Che tu vada a prenderla nelle foreste della Bosnia o la chieda a tuo nonno che viene dal Campidanese, la fotografia della vita è presto fatta: «Quello che dai ti ritorna». Angolo aperto o angolo chiuso, diceva don Luigi Giussani, dalla sanità o tarlo del tuo pregiudizio dipende la felicità o l’infelicità dello stare al mondo.
Il nostro paese soffre da tempo l’ispessimento del pregiudizio negativo. Come diceva un certo tal magistrato – che poi si lamentò del fatto che dalle querele per diffamazione aveva incassato solo quattro soldi (tax free), buoni per comperarsi al massimo un’automobile – «non ci sono innocenti ma colpevoli non ancora scoperti». Come diceva la scuola dei gesuiti Sorge e Pintacuda della sedicente “primavera palermitana” di metà anni Ottanta che sfornò gli Orlando, gli Ingroia e tutta quella schiera di tignosi magistrati lottatori, «la cultura del sospetto è l’anticamera della verità». Come dice il talento di un Beppe Grillo messo al servizio di una irragionevole furia distruttrice. Come dimostra il vecchierel canuto e Fondatore, che col suo mucchietto di ossa pronte per la polvere, si ostina ad allenare il pungiglione dello scorpione.
Infine, come squaderna il tono del discorso pubblico della classe dirigente di un’intera Nazione. Da una parte, così impegnata nell’esercizio dei buoni sentimenti. Dall’altra, così cieca alle risultanze effettuali pressoché nulle delle buone intenzioni, e di tutte quelle liturgie quotidiane che il dio Politicamente Corretto induce in materia di donne, immigrati, omosessuali, pace, primavere arabe, diritti, Berlusconi eccetera.
«Il mondo come Dio l’ha fatto è buono». La nostra amica Hannah Arendt lo scriveva all’amico filosofo Karl Jaspers all’indomani dello sterminio di sei milioni di ebrei. E la nostra amata Ursula Hirschmann lo ricordava a una delle sue otto figliole, e può darsi che sia Barbara Spinelli piuttosto che Renata Colorni, perché delle due è chiaro chi è l’infelice che non ha ancora voluto accettare le ragioni della madre: «Ecco l’atteggiamento che dà fastidio a mia figlia: questo voler comprendere e ricomporre dopo che si è stati offesi e cacciati. (…) Ma noi possiamo soltanto amare.

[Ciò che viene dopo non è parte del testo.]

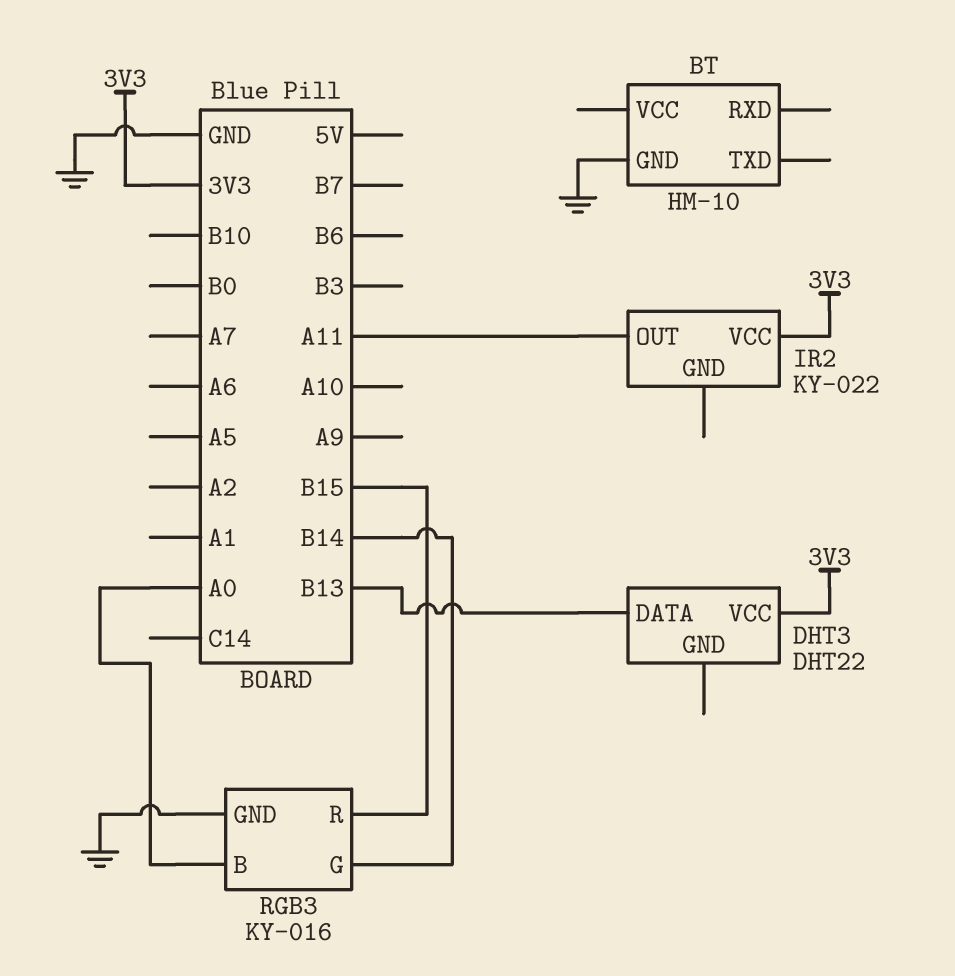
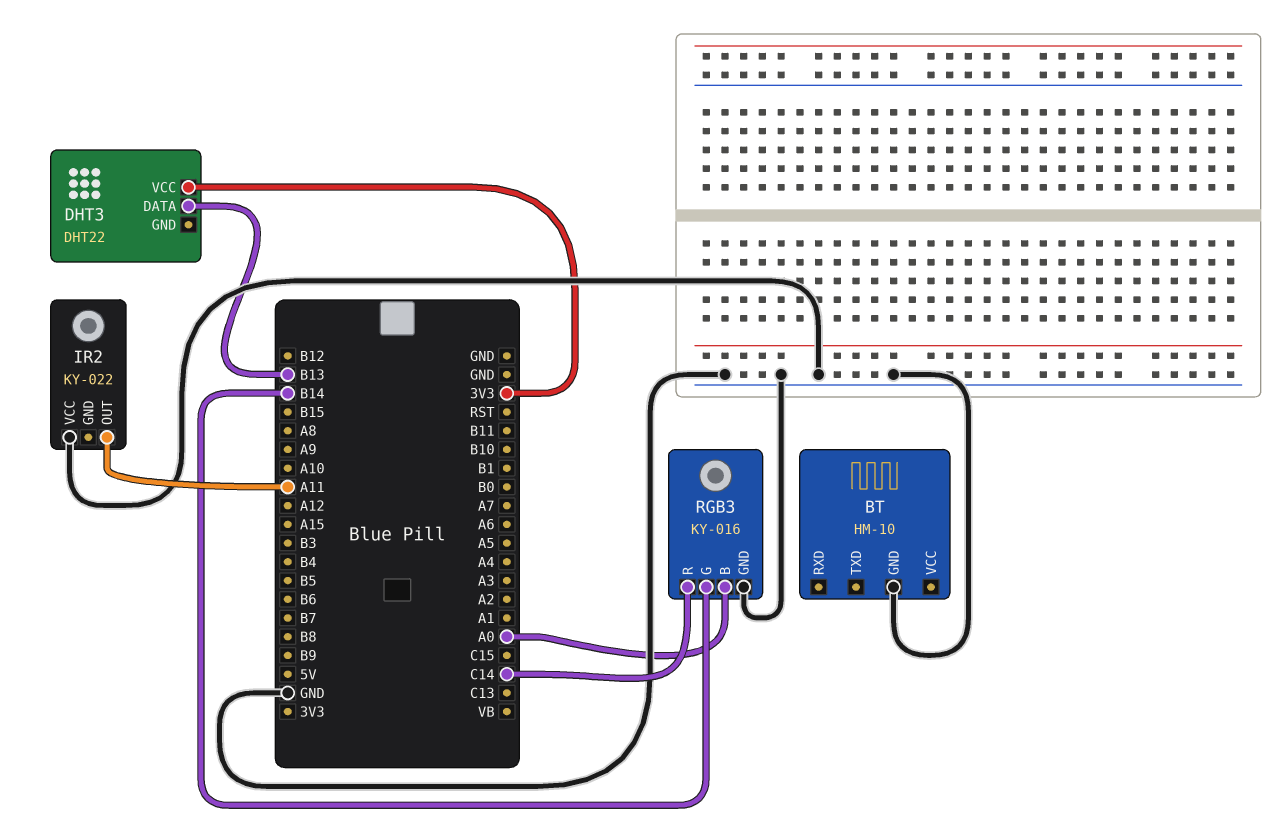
IR2 pin VCC: 3V3 -> GND
RGB3 pin R: B15 -> C14

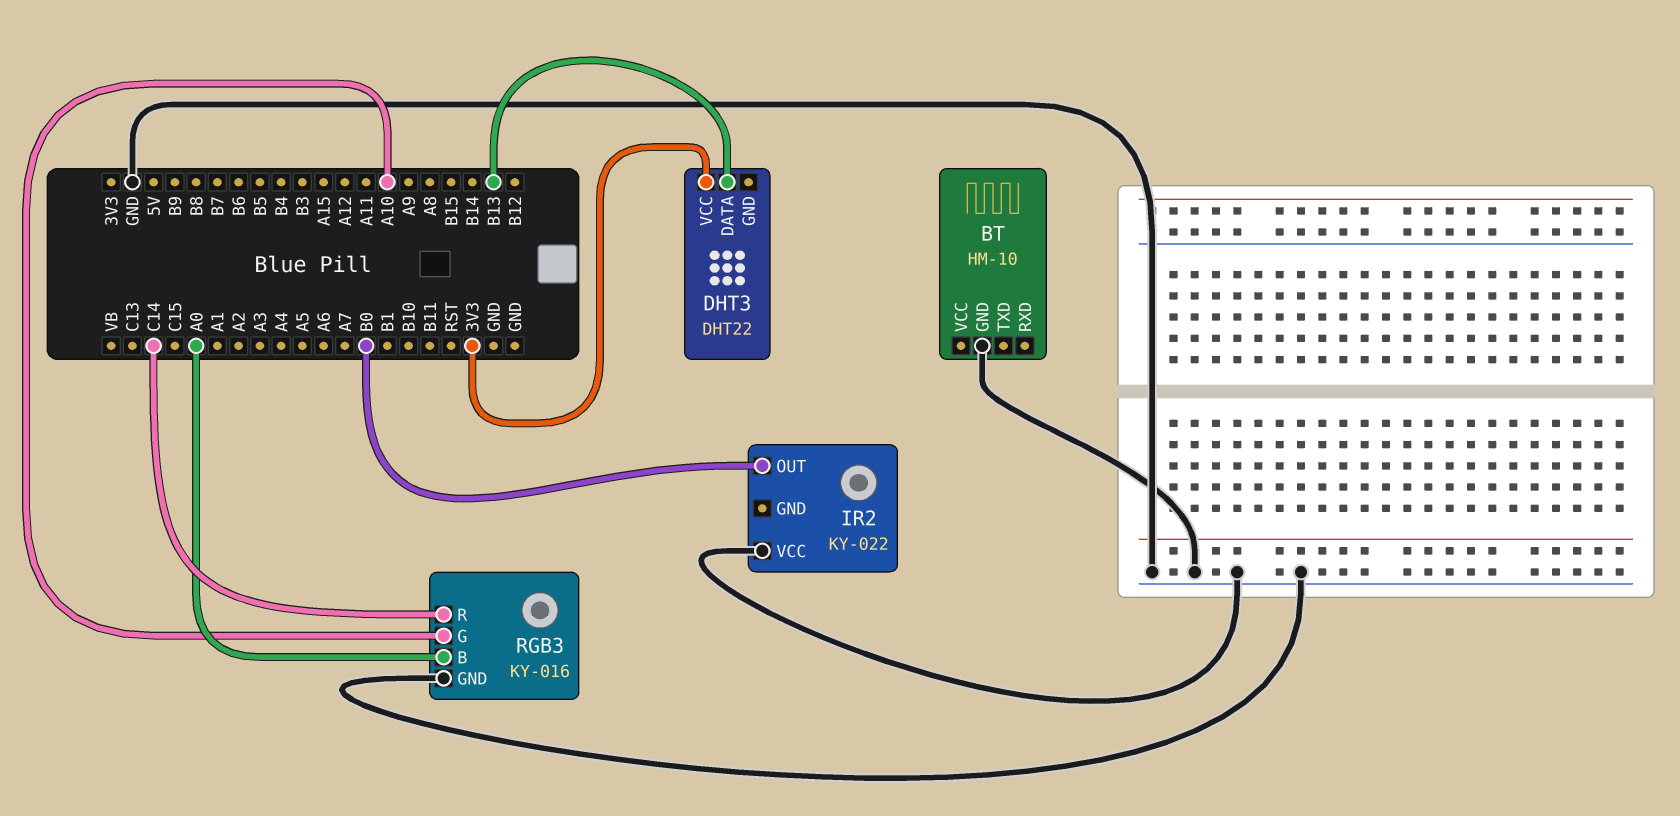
IR2 pin OUT: A11 -> B0
RGB3 pin G: B14 -> A10

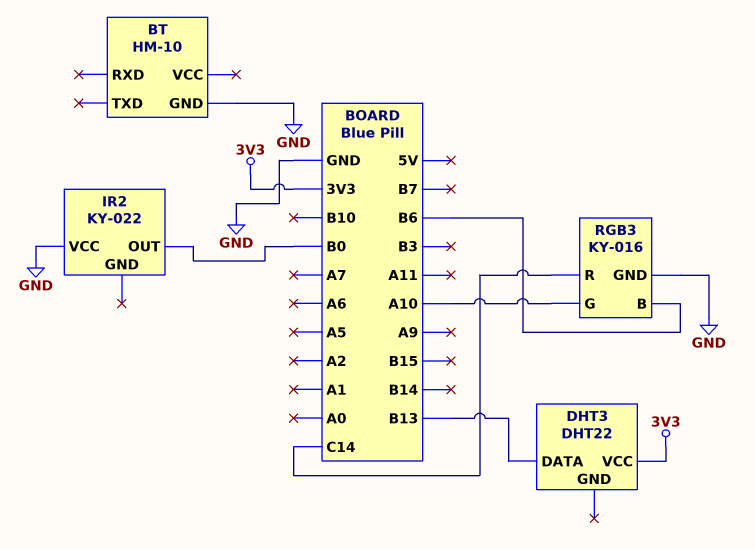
RGB3 pin B: A0 -> B6

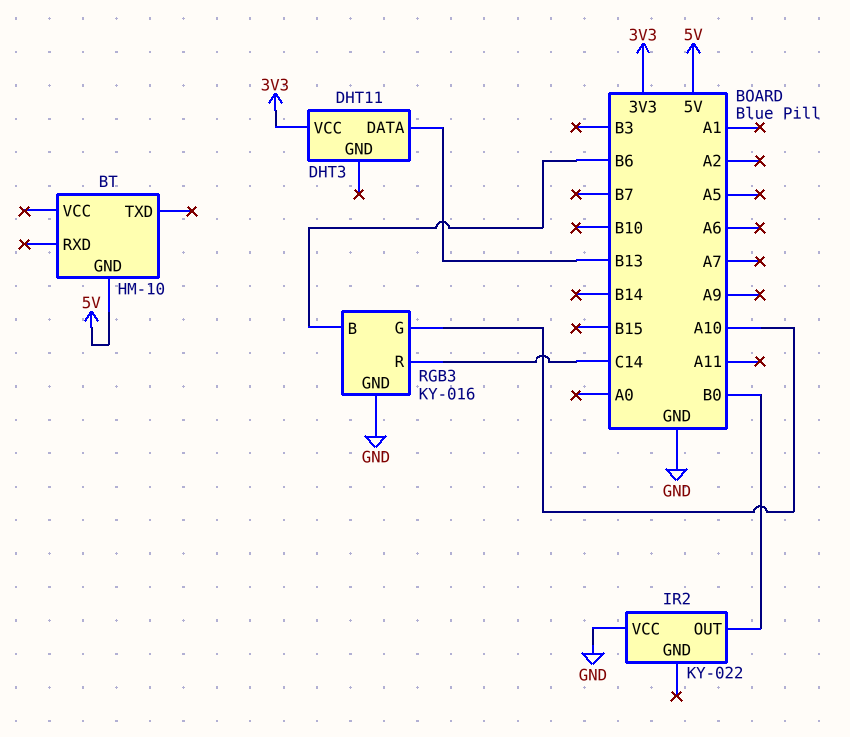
BT pin GND: GND -> 5V
DHT3: DHT22 -> DHT11

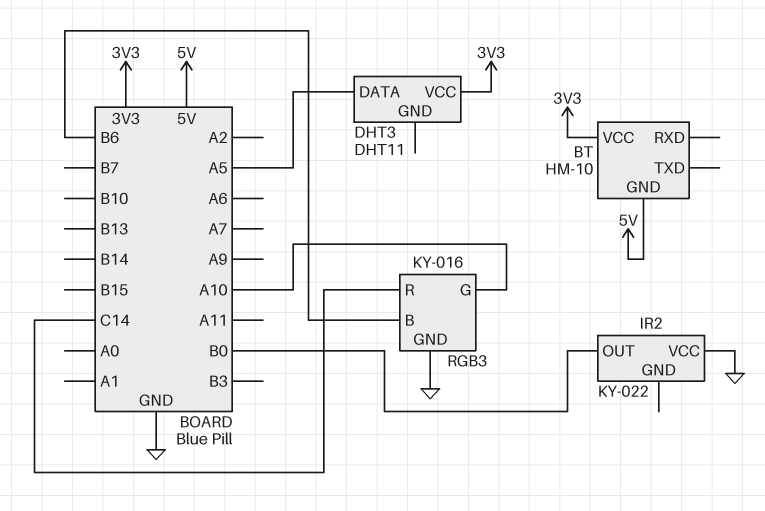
BT pin VCC: none -> 3V3
DHT3 pin DATA: B13 -> A5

Non per bontà, non per senso religioso, ma perché è l’unico nostro modo di restare nella realtà».
Ecco, se soltanto si infilasse nella testa di ogni membro di classe dirigente questo scrupolo bambino («Ma noi possiamo soltanto amare») al punto da instillarlo poi in ogni ambiente – case, fabbriche, giornali, scuola, università, magistratura, Chiesa – l’Italia cambierebbe tono e direzione tutto d’un colpo. E ricomincerebbe la risalita dal fondo cupo, accidioso e mucchietto d’ossa in cui insiste, e insistendo agonizza.

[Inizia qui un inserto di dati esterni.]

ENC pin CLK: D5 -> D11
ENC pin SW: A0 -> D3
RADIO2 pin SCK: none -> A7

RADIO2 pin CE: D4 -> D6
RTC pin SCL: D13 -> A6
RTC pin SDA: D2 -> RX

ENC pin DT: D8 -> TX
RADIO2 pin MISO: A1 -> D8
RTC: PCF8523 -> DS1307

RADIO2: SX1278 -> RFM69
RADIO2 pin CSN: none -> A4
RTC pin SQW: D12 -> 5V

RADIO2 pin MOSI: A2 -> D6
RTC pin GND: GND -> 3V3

In fondo, dentro la dura sconfitta e la sua messa al muro giudiziario, Berlusconi ha vinto e passerà alla storia proprio per questo suo istintivo e cristiano pregiudizio positivo che gli rende impossibile odiare qualcuno mentre lui è il più odiato da tutta la povera, micragnosa, disperata classe dirigente italiana. Infatti, non c’è alcun potere che sia superiore alla misericordia, e non c’è nessuna migliore ricetta della infelicità che la buona intenzione unita all’incapacità di perdonare. Questo è lo spirito che dovrebbe accompagnare ogni discussione sull’amnistia sollecitata dal presidente Giorgio Napolitano.